En mi universidad, UCL, hay cerca de 200 diferentes asociaciones estudiantiles: que si el grupo de los de Malasia, que el grupo de ajedrecistas, el de los marxistas, el de las mujeres que les gusta tejer y el de las feministas. Hay de todo. Dentro de esos grupos están todos los asociados con algún deporte: fútbol, deportes acuáticos, para escalar, de nieve y más. Aprovechando que estaré un año por acá, decidí inscribirme en algún deporte, aunque obviamente no sería algún típico deporte que sí se juegue en México, como soccer o basquetbol; tenía que ser uno original, es más, que ni supiera de qué se trataba.

De entre rugby, críquet y lacrosse, me inscibí al tercero.

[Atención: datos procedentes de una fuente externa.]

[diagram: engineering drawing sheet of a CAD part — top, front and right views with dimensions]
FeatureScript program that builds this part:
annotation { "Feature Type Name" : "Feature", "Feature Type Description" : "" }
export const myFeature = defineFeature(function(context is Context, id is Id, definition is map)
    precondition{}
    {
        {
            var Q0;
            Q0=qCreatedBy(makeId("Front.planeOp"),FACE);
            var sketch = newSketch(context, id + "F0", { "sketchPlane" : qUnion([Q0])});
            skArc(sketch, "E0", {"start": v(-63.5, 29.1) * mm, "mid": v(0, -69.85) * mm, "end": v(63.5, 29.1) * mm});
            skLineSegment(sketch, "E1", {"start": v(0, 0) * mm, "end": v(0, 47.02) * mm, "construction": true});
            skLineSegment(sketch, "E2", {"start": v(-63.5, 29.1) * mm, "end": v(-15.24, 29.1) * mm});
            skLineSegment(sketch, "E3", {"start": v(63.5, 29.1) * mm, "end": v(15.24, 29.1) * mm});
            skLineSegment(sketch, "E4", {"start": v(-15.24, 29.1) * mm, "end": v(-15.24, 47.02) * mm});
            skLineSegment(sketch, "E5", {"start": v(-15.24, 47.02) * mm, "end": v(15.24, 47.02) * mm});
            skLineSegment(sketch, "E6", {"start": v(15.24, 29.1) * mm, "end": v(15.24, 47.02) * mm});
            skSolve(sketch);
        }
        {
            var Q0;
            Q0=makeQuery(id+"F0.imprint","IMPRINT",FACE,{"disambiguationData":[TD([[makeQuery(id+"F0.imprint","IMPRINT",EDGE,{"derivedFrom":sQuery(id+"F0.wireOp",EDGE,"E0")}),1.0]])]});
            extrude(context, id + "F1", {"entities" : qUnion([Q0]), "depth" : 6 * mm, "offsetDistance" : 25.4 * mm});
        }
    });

En realidad, no tenía idea de en qué me estaba metiendo, qué tan complicado o agresivo sería o de qué trataba. Inclusive, una vez inscrito, llegué a mi casa a buscar un video en la computadora para entender el juego.

¡A JUGAR LACROSSE!

Nos llevaron en un camión a los más de 40 novatos, a un campo afuera de la ciudad, a conocer el juego. Desde que ves la cancha verde, impecable, y las dos mini-porterías,  el juego ya es encantador. La cancha es grande, y la pelota es casi como una de tenis, sólo que mucho más densa y pesada. Lo más interesante es que se juega con una especie de bastón, con el cual puedes aventar el balón, cacharlo, barrerlo del piso y defenderte -y hasta lesionar un poco al oponente.

Cancha oficial de Lacrosse
Cancha oficial de Lacrosse

Uno de los grandes retos, además de obviamente hacer un pase con ese bastón y de su correcta recepción es simplemente correr con la pelota dentro del bastón. No se detiene adentro, así que tienes que rotar constantemente tus manos para que la centrifugación mantenga la bola en su lugar. Nos tuvieron haciendo pases sencillos, barriendo el balón del piso y de un momento a otro ya estábamos en un partido. Complicadísimo seguir la dichosa pelotita, pues casi la mitad del partido yo no la veía directamente, sino a un montón de ingleses empujándose. Cuando por fin tuve cerca el balón, llegaron corriendo varios ingleses, que entre gritos y maldiciones algo dijeron, algo se supone que hiciera y un silbido del árbitro detuvo la jugada. A correr otra vez, a perseguir la pelotita y a gritar maldiciones en inglés: ¡Qué maravilla de día, divertidísimo!.

Mi carrera profesional en Lacrosse
Mi carrera profesional en lacrosse

Aunque definitivamente no seguiré una carrera como profesional del lacrosse, qué divertido juego aprendí el día de hoy.